I was going for my daily walk with my dog and wondered how is everybody able to afford these new cars with soaring costs and inflation? According to Autotrader new vehicle prices averaged $66,422, indicating a 7.4% increase from the same period last year while the interest rate sit at 5.3%.
Most disturbing of all I’ve noticed these Tik Tok videos where a person is asking employees at a car dealership how much their car payments are and usually the response is over $1000? Dont get fooled as this tactic is targeted at young people to normalize outrageous payments.
So what do consumers need to do when shopping for a new vehicle? Nathan-Paul has come up with some tips to help you on your journey for a new car.
DO I REALLY NEED TO BUY NEW?
It may be wiser to choose used cars if cost is your first priority. Even though they’re only a year or two old, they’re still much less expensive than the same models bought brand-new. This is a result of depreciation, which is the pace at which an automobile loses value over time. There is a widespread misconception that an automobile loses roughly 10% of its value the moment it is driven off the lot. That value may drop by an additional 10% over the first year. A vehicle’s value could drop by more than 30% by the third year!
However, the depreciation slows considerably after that. Therefore, if you get a car that is three years old or older and maintain it well, you should be able to sell it for a respectable amount in the future.

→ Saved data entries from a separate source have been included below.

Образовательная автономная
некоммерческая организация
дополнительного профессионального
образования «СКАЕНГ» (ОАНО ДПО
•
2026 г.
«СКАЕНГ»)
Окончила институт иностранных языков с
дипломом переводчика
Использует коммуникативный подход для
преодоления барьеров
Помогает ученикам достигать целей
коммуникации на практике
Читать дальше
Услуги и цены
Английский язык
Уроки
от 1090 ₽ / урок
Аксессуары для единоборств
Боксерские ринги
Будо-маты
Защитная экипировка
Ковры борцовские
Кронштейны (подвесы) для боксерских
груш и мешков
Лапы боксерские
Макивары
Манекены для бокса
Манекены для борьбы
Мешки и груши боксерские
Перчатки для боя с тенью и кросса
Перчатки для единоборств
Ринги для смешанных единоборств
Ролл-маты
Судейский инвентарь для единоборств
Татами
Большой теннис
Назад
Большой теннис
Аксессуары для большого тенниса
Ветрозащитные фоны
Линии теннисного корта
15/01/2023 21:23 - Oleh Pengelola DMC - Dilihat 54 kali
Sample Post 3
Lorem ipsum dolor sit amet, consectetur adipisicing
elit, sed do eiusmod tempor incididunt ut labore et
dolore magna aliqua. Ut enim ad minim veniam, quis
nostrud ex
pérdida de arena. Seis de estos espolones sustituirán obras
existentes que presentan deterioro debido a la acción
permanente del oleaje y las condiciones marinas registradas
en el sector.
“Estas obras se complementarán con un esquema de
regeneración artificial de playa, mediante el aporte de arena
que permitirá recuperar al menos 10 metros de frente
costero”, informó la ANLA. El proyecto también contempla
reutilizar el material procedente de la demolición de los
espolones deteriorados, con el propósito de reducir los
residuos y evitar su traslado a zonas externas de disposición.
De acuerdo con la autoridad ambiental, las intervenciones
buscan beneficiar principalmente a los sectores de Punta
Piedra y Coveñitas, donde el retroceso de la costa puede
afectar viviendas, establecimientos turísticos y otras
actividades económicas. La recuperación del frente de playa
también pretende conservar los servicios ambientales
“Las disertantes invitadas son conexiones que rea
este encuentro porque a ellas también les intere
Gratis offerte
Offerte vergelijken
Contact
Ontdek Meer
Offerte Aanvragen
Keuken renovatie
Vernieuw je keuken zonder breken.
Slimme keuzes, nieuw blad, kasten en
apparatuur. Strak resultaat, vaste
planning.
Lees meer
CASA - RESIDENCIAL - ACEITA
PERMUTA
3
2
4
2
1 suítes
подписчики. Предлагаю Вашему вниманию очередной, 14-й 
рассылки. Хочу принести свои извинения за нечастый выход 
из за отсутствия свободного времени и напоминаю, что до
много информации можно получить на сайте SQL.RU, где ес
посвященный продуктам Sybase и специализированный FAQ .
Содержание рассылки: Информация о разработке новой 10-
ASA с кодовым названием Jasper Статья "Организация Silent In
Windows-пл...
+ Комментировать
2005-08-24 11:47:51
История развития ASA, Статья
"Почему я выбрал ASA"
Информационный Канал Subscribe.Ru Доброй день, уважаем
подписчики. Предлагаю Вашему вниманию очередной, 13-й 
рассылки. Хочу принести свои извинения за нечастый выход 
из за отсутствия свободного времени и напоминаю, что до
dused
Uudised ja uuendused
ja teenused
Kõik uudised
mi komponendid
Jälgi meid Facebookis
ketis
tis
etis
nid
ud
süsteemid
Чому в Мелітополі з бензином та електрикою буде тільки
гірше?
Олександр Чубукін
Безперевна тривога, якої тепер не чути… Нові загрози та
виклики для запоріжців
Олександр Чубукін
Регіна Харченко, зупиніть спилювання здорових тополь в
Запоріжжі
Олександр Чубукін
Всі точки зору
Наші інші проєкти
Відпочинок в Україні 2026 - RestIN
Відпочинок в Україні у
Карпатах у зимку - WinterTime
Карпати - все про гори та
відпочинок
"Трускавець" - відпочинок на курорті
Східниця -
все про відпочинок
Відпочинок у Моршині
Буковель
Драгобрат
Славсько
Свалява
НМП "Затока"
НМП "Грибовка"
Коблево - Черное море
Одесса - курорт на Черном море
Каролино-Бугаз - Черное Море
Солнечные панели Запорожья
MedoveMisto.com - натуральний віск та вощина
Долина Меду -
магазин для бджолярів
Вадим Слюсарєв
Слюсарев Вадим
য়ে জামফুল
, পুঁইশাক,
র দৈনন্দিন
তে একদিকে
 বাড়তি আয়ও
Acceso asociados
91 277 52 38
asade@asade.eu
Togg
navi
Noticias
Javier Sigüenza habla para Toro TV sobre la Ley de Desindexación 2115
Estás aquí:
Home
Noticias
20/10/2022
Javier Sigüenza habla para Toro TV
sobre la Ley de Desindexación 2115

SHOULD I HAVE A DOWN PAYMENT?
While most dealerships don’t demand one, it is advised to put down 20% of the vehicle’s purchase price in order to avoid going into default on your loan, increase your chances of getting a lower interest rate, lower monthly payments, and, most importantly, save money overall.
HOW MUCH CAR CAN I AFFORD?
Many financial experts suggest that spending 10% – 15% of your monthly gross income on a car and no more than 20% if you include gas and car maintenance. These numbers may be hard to attain as average car prices and rates rise. Another rule you may have heard about is 20/4/10 rule which is 20% down payment, car loan of 4 years, and 10% of your net income.
Your ability to borrow money for a vehicle loan can be ascertained by using an automobile affordability calculator, which considers variables such as interest rate, credit score, and length of loan. Car affordability calculators can help you determine a desired automobile purchase price and give you a better idea of your financing capacity.
DON’T FORGET ABOUT INSURANCE
Before making a purchase, obtain insurance quotes to find out how much your policy would cost. You may conclude that the vehicle you are considering is too costly to insure. It is preferable to be aware of this before purchasing the car.
TOTAL COST OF BUYING A NEW CAR
When buying a new car you must calculate the total cost of ownership throughout the course of your intended vehicle ownership in order to completely comprehend the financial commitment. Depreciation, insurance, upkeep, fuel, car protection programs, and any loan interest are all included in this. You can get important insights from websites and programs that estimate the costs, enabling you to make a well-informed choice that takes the long-term financial effects into account.